Dataset excerpts

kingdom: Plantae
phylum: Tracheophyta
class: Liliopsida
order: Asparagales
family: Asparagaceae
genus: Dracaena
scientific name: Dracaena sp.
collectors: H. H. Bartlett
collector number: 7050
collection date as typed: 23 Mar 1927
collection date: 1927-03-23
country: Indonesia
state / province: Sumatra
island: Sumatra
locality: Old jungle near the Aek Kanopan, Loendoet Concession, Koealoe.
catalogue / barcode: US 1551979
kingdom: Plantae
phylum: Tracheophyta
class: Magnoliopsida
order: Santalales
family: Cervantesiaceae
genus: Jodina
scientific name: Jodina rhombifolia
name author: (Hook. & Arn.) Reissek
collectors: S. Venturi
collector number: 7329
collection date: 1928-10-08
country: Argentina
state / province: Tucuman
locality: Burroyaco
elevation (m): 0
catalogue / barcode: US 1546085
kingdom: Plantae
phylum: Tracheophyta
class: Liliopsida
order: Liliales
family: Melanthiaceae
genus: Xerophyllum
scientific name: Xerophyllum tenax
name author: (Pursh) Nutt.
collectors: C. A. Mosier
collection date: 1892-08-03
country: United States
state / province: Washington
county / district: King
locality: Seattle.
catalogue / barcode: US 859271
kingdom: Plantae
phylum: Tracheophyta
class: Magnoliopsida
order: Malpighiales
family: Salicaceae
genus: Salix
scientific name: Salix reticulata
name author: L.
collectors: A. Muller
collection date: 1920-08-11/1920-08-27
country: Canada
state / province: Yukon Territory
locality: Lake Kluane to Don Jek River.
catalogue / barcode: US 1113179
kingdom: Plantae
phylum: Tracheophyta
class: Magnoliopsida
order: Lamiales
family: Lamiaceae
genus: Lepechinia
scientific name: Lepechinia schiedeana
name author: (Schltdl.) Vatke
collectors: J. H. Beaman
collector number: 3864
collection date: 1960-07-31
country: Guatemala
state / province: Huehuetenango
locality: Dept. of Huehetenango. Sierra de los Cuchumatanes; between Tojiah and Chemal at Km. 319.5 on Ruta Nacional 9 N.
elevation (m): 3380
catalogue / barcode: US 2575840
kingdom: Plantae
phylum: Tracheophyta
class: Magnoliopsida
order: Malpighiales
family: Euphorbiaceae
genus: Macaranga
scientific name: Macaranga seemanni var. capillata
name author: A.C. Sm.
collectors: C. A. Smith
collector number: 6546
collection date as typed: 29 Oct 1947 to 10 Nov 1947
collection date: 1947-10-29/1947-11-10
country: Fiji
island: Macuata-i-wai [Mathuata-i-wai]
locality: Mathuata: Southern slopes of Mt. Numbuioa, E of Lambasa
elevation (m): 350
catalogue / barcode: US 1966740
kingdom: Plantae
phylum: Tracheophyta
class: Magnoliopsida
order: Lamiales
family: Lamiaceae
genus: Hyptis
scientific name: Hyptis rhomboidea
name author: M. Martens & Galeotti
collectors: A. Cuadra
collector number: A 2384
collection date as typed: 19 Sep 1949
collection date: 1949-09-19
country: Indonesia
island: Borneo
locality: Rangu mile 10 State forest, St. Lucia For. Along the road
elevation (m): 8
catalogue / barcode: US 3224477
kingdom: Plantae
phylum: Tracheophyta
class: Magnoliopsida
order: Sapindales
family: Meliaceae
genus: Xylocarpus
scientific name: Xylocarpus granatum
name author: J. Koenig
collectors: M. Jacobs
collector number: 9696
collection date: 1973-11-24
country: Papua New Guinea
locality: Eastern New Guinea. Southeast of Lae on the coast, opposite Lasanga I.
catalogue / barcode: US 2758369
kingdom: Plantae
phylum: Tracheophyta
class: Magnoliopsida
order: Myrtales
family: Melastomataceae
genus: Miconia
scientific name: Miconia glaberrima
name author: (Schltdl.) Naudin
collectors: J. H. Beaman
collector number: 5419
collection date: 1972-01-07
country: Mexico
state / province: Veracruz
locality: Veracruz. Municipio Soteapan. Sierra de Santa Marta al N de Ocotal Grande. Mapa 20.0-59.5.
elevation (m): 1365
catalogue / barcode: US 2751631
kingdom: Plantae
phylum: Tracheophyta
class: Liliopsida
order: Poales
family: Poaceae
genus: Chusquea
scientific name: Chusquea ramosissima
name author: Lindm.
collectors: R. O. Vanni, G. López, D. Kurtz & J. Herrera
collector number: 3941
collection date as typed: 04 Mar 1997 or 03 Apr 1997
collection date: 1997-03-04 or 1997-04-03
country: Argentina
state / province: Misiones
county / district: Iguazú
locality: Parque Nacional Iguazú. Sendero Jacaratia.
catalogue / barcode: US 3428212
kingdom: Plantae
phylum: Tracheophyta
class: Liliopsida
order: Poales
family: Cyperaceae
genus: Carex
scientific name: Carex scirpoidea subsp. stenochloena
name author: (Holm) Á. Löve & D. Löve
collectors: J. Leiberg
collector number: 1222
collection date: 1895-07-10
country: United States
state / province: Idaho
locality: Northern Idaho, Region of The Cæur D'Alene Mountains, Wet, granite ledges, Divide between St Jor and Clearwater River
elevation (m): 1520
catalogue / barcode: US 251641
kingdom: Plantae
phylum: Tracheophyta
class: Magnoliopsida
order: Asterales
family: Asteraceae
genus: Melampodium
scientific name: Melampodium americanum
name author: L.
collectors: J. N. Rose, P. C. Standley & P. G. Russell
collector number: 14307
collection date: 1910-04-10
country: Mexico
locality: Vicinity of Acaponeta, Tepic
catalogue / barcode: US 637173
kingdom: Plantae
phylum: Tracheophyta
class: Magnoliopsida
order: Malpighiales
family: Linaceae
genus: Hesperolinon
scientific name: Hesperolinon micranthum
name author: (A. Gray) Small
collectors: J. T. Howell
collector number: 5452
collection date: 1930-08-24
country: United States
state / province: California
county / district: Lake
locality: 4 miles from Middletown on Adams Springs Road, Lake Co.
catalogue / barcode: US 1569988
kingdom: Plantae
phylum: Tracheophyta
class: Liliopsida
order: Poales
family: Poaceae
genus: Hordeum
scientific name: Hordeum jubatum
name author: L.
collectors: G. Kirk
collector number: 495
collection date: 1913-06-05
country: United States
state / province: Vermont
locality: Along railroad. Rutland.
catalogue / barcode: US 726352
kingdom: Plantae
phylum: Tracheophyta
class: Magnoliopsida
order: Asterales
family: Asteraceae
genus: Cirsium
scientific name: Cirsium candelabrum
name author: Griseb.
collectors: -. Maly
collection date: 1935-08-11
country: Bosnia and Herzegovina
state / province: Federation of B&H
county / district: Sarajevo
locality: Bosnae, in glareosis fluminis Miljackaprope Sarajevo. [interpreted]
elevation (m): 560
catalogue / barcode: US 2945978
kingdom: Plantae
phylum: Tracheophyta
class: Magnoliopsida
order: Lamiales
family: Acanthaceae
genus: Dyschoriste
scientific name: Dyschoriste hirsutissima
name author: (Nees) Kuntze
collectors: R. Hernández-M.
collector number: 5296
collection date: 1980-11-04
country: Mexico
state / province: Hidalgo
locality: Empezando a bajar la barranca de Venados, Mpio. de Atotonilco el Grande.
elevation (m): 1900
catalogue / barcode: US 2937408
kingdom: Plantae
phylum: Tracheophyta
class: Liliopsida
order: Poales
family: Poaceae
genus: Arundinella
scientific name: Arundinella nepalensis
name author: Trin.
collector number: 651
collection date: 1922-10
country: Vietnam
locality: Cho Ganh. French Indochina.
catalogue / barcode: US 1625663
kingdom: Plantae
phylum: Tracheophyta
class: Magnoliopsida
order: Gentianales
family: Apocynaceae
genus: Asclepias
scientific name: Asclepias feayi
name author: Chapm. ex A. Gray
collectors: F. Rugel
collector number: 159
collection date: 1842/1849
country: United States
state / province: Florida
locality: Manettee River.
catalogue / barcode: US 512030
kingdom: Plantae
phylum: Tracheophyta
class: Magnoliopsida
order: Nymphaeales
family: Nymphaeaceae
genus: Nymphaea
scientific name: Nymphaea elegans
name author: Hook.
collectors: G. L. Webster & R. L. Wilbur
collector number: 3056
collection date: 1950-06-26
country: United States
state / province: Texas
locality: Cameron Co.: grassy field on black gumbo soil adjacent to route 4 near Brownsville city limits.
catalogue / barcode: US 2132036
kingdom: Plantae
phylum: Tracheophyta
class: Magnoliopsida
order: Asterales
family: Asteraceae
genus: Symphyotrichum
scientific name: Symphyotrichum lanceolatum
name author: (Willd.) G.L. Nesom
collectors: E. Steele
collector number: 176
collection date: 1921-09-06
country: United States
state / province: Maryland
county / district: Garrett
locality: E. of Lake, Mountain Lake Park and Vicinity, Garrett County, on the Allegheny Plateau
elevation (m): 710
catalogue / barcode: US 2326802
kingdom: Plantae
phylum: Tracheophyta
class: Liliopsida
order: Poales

> Exercise
Rewrite the rows from the line with "locality: Vicinity of Acaponeta, Tepic" up to and including the line with "collector number: 651", changing every "name author" to "authority" and leaving everything else the same.

> Problem solution
locality: Vicinity of Acaponeta, Tepic
catalogue / barcode: US 637173
kingdom: Plantae
phylum: Tracheophyta
class: Magnoliopsida
order: Malpighiales
family: Linaceae
genus: Hesperolinon
scientific name: Hesperolinon micranthum
authority: (A. Gray) Small
collectors: J. T. Howell
collector number: 5452
collection date: 1930-08-24
country: United States
state / province: California
county / district: Lake
locality: 4 miles from Middletown on Adams Springs Road, Lake Co.
catalogue / barcode: US 1569988
kingdom: Plantae
phylum: Tracheophyta
class: Liliopsida
order: Poales
family: Poaceae
genus: Hordeum
scientific name: Hordeum jubatum
authority: L.
collectors: G. Kirk
collector number: 495
collection date: 1913-06-05
country: United States
state / province: Vermont
locality: Along railroad. Rutland.
catalogue / barcode: US 726352
kingdom: Plantae
phylum: Tracheophyta
class: Magnoliopsida
order: Asterales
family: Asteraceae
genus: Cirsium
scientific name: Cirsium candelabrum
authority: Griseb.
collectors: -. Maly
collection date: 1935-08-11
country: Bosnia and Herzegovina
state / province: Federation of B&H
county / district: Sarajevo
locality: Bosnae, in glareosis fluminis Miljackaprope Sarajevo. [interpreted]
elevation (m): 560
catalogue / barcode: US 2945978
kingdom: Plantae
phylum: Tracheophyta
class: Magnoliopsida
order: Lamiales
family: Acanthaceae
genus: Dyschoriste
scientific name: Dyschoriste hirsutissima
authority: (Nees) Kuntze
collectors: R. Hernández-M.
collector number: 5296
collection date: 1980-11-04
country: Mexico
state / province: Hidalgo
locality: Empezando a bajar la barranca de Venados, Mpio. de Atotonilco el Grande.
elevation (m): 1900
catalogue / barcode: US 2937408
kingdom: Plantae
phylum: Tracheophyta
class: Liliopsida
order: Poales
family: Poaceae
genus: Arundinella
scientific name: Arundinella nepalensis
authority: Trin.
collector number: 651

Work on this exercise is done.